If the interviewer doesn’t focus on scripting aspects, then ask if they want to know the command or what PowerShell cmdlet.  Then take it from there.  If they ask about the command, just give them the command.  You don’t need to describe the various ramifications of using the command, or how it would be better/easier/cooler to do it with PowerShell.  If they ask about PowerShell methods, answer with the appropriate cmdlet or just describe the script code at a 100,000 foot level.  That said, if the interviewer is focused on your PowerShell acumen, dive deeper, but ask if that’s what they want to hear first.

3 – Don’t be Afraid to say “I Don’t Know”

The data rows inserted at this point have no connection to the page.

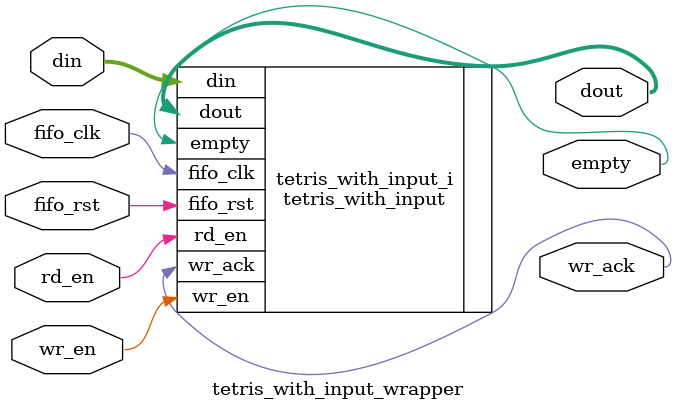
<source format=v>
`timescale 1 ps / 1 ps

module tetris_with_input_wrapper
   (din,
    dout,
    empty,
    fifo_clk,
    fifo_rst,
    rd_en,
    wr_ack,
    wr_en);
  input [6:0]din;
  output [6:0]dout;
  output empty;
  input fifo_clk;
  input fifo_rst;
  input rd_en;
  output wr_ack;
  input wr_en;

  wire [6:0]din;
  wire [6:0]dout;
  wire empty;
  wire fifo_clk;
  wire fifo_rst;
  wire rd_en;
  wire wr_ack;
  wire wr_en;

  tetris_with_input tetris_with_input_i
       (.din(din),
        .dout(dout),
        .empty(empty),
        .fifo_clk(fifo_clk),
        .fifo_rst(fifo_rst),
        .rd_en(rd_en),
        .wr_ack(wr_ack),
        .wr_en(wr_en));
endmodule

</source>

If the interview question leaves you stumped, don’t hem and haw, and don’t make up something.  Just say “I don’t know“, but, and I mean BUT…. follow that with some next-step direction.  For example, “I don’t know, but I would research that by going to ___ and searching for ____

4 – Ask Questions

A lot of the time, the interviewer is also looking for indications of how the candidate interacts with a situation, such as an interview.  They want to know if you’re inclined to question and discover each situation, rather than just react to it.  Sometimes, the interviewer will ask you “Do you have any questions?“, and sometimes they won’t.  Regardless, it’s often good to ask at least one or two questions, even if it’s just “what’s the next step?

5 – Get a Critique if Possible

At the end of the interview, unless you feel certain you nailed it, like this, I always recommend asking the interviewer for some feedback how how you did.  Ask if there were any areas you could have responded better.  Don’t worry about getting granular details, just general responses can be very helpful.  Whether it’s technical, personal, or otherwise, anything is pure GOLD when it comes to this.

It’s a rare chance to get some tips that will help you on future interviews.  This is particularly true when you feel pretty sure that the employer isn’t going to make you an offer.  That doesn’t mean you are a failure, it just means you didn’t provide indication for the position they’re looking to fill.